Coraz większymi krokami zbliża się początek roku szkolnego. Na skompletowanie wyprawki zostało raptem dwa tygodnie. W porównaniu z ubiegłym rokiem za szkolne przybory trzeba zapłacić o ponad 10% więcej. Rodzice mogą liczyć na 300-złotowe świadczenie, ale w wielu przypadkach nie starcza ono na pokrycie wszystkich kosztów.
Farby, teczki, zeszyty... to tylko część zakupów, które rodzice uczniów muszą zrobić przed rozpoczęciem roku szkolnego. Czasu zostało niewiele. -W tej chwili wydałam 400 zł i jeszcze wszystkiego nie kupiłam - mówi jedna z mieszkanek naszego regionu.
Co roku trzeba zaopatrzyć dziecko w zeszyty, długopisy, a raz na kilka lat w plecak. Do tego dochodzą ubrania, obuwie, strój na w-f. Młodzież chodząca do szkół średnich potrzebuje jeszcze książek. Koszty te mnożą się w przypadku posiadania większej liczby dzieci. Rodzice mogą jednak liczyć na 300 złotowe wsparcie od państwa. -Do tej pory ZUS wypłacił Wielopolanom ponad 245 tysięcy świadczeń na kwotę prawie 74 mln. zł - informuje rzecznik prasowy wielkopolskiego ZUS Marlena Nowicka.

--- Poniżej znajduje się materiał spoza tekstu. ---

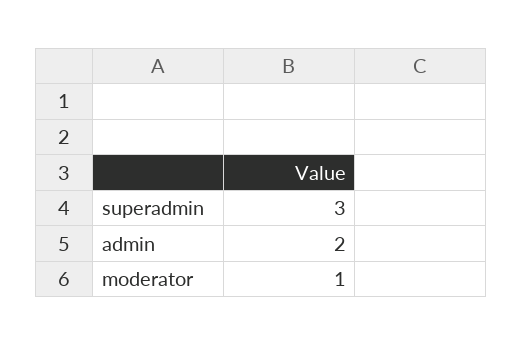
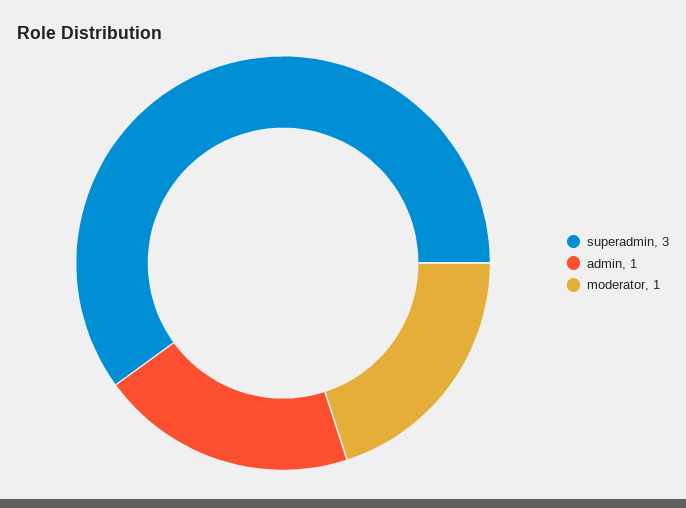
  {
    "superadmin": 3,
-   "admin": 2,
+   "admin": 1,
    "moderator": 1
  }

Często jednak świadczenie to stanowi tylko krople w morzu szkolny zakupów. 300+, choć pomocne, w większości wypadów nie starcza na całą wyprawkę. -Wydaję znacznie więcej, niż te 300 zł dlatego, że dużo jest też wydatków okołoszkolnych. Nietypowo książki, zeszyty, długopisy. Ale wiadomo też trzeba dziecko wyposażyć w nowe ubrania w nowe akcesoria, trzeba wykupić nowe zajęcia szkolne, więc to są w sumie większe wydatki niż ten taki podstawowy start - mówi Anna Nowak, mam czwórki dzieci.
To, ile wyprawka będzie kosztować, zależy często od potrzeb i wieku dziecka, a także od umiaru i rozsądku rodziców. W tym roku ceny przyborów wzrosły nieznacznie. -Nie zaobserwowaliśmy, ani w przypadku plecaków, ani w przypadku tornistrów, jak również wyprawki całej jakichś większych skoków cen. Jeżeli są różnice, to są to minimalne - wyjaśnia Magdalena Zagrodnik ze sklepu z artykułami szkolnymi.
Według danych podanych przez Dziennik Gazeta Prawna rodzice w tym roku na artykuły szkolne muszą przeznaczyć ponad 90 złotych więcej niż przed rokiem i aż o ponad 40% więcej niż przed pandemią.